M.S. in Clinical Psychology
San Jose State University
One Washington Square
San Jose CA 95192-0120
Program details below are quoted from program websites, supplied here for informational purposes only, and subject to change at any time. Refer to the program website for current information, deadlines, complete admission requirements, etc. It is the responsibility of the prospective student to verify with program administrators program details and that the program still meets BBS requirements for licensure in the state of California.
Length of Program
Estimated Total Program Tuition
Entering Class Size
Fieldwork Hours Accrued during program
Most students accrue 300-600 hours by graduation.
Personal Psychotherapy Requirement During Program
Encouraged but not required.
Comprehensive Exam/Culminating Project/Thesis/Etc:
All students will be required to satisfactorily complete two comprehensive examinations covering the required core courses. The first of these exams is provided at the end of the first year and requires students to apply knowledge of case conceptualization, diagnosing, and treatment planning to case vignettes.

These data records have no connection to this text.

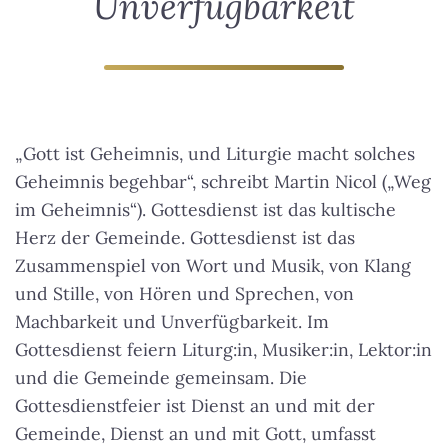
Unverfügbarkeit
„Gott ist Geheimnis, und Liturgie macht solches
Geheimnis begehbar“, schreibt Martin Nicol („Weg
im Geheimnis“). Gottesdienst ist das kultische
Herz der Gemeinde.
Gottesdienst ist das
Zusammenspiel von Wort und Musik, von Klang
und Stille, von Hören und Sprechen, von
Machbarkeit und Unverfügbarkeit
. Im
Gottesdienst feiern Liturg:in, Musiker:in, Lektor:in
und die Gemeinde gemeinsam. Die
Gottesdienstfeier ist Dienst an und mit der
Gemeinde, Dienst an und mit Gott, umfasst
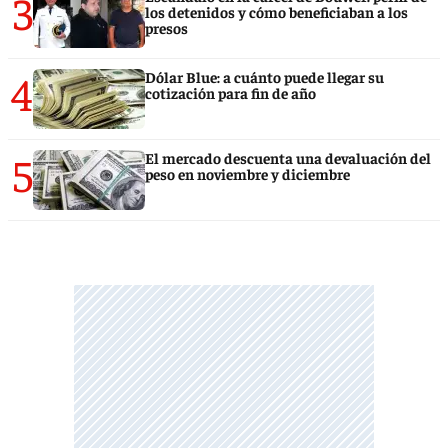
3
los detenidos y cómo beneficiaban a los
presos
4
Dólar Blue: a cuánto puede llegar su
cotización para fin de año
5
El mercado descuenta una devaluación del
peso en noviembre y diciembre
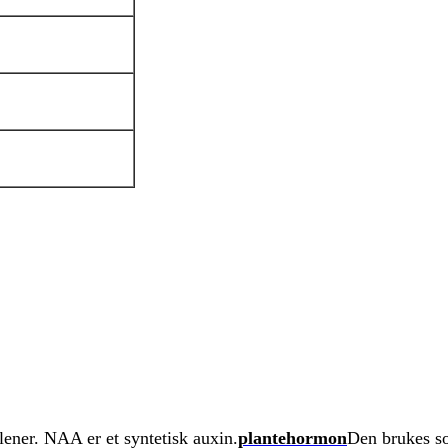
lener. NAA er et syntetisk auxin.
plantehormon
Den brukes s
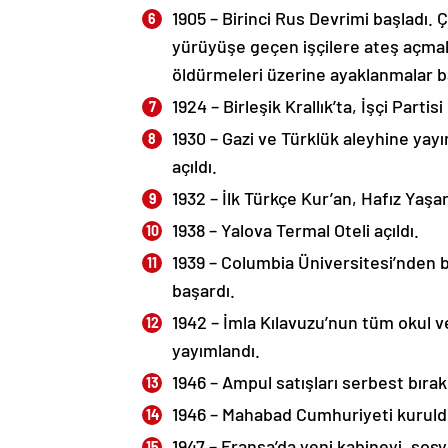
1905 – Birinci Rus Devrimi başladı. Ç
yürüyüşe geçen işçilere ateş açmal
öldürmeleri üzerine ayaklanmalar b
1924 – Birleşik Krallık’ta, İşçi Part
1930 – Gazi ve Türklük aleyhine ya
açıldı.
1932 – İlk Türkçe Kur’an, Hafız Yaş
1938 – Yalova Termal Oteli açıldı.
1939 – Columbia Üniversitesi’nden 
başardı.
1942 – İmla Kılavuzu’nun tüm okul v
yayımlandı.
1946 – Ampul satışları serbest bırakı
1946 – Mahabad Cumhuriyeti kuruld
1947 – Fransa’da yeni kabineyi, sos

The second exam is completed during the second year and is based on an extensive case conceptualization paper and oral presentation and defense of a client the student has treated during the course of their training at SJSU. The project is designed to demonstrate sound case conceptualization, treatment formation based on existing empirical literature, appropriate assessment, tracking relevant client across treatment, use of supervision, integration of contextual and cultural variables, and ethical practice.
Undergraduate GPA Requirement
To be considered for admission to the Masters of Science in Clinical Psychology, applicants must have either a bachelor degree in psychology or complete a minimum of 30 semester units (45 quarter units) in psychology coursework. A minimum GPA of 3.0 in Psychology courses and 3.0 for the last 2 years (60 semester units; 90 quarter units) of coursework is required for admission.
It is required that the applicant has completed the following courses or their equivalents as suitable background for admission to graduate-level work. This coursework MUST include the following six classes:
- General or Introduction to Psychology
- Elementary Statistic
- Introduction to Research Methods
- Psychobiology, neuropsychology or equivalent
- Upper division course in Abnormal Psychology
- Upper division course in Clinical Psychology or Theory and Methods of Counseling
Classes 1-4 may be taken at the community college or university level and may be lower division courses. Class 5 and Class 6 MUST be taken at the University level and MUST be upper division courses.
Provide evidence of a minimum of 100 hours of paid or volunteer applied clinical experience working with persons in a counseling/helping capacity (e.g., volunteer in home for emotionally disturbed children, juvenile hall, suicide and crisis telephone hotline) and a letter of recommendation from a supervisor who can comment directly on your performance in that role.
Letters of Recommendation
Three total letters of recommendation are required. One reference MUST be from a clinical supervisor (see above). Additional references may come from former instructors or from supervisors of previous work in volunteer placements in the clinical field.
(see program website for complete application requirements)
Final acceptance into the program requires an interview. This interview takes place on the campus, except in exceptional cases (e.g. residence out of state).
(Reprinted from program website.)
The mission of this program is to train Masters level psychotherapists for work in a variety of clinical settings including hospitals, schools, public agencies, and private practice from a context of evidence based practice of psychotherapy. The diversity of settings and populations in which our graduates work requires that our students be flexible and open to differing clinical and cultural perspectives. Faculty in the program represent a variety of theoretical, clinical, and research interests, including Cognitive-Behavioral Therapy, Behavior Therapy, Psychodynamic, Cross-cultural, Feminist Therapy, Community Psychology, and the biopsychosocial model inherent in Behavioral Medicine/Health psychology.
As a faculty we value diversity in thinking and encourage our students to sample ideas from many different points of view. While we do not require conformity to any one approach, we do require that any approach our students take be supported by a high standard of professional ethics and an established body of professional literature, including empirical and clinical research. Graduates of this program adhere to ethical standards and demonstrate a basic familiarity with the major approaches to assessment, diagnosis and treatment, a respect for cultural diversity, and accountability for service delivery. We expect that our graduates have the ability to read and critically evaluate the literature in the field, and we require them to have achieved a basic level of proficiency within at least one psychotherapeutic approach. In short, our ideal graduate is evidence based, broadly educated, critically minded, and has the ability to ethically apply theory to practice in a diverse and changing community.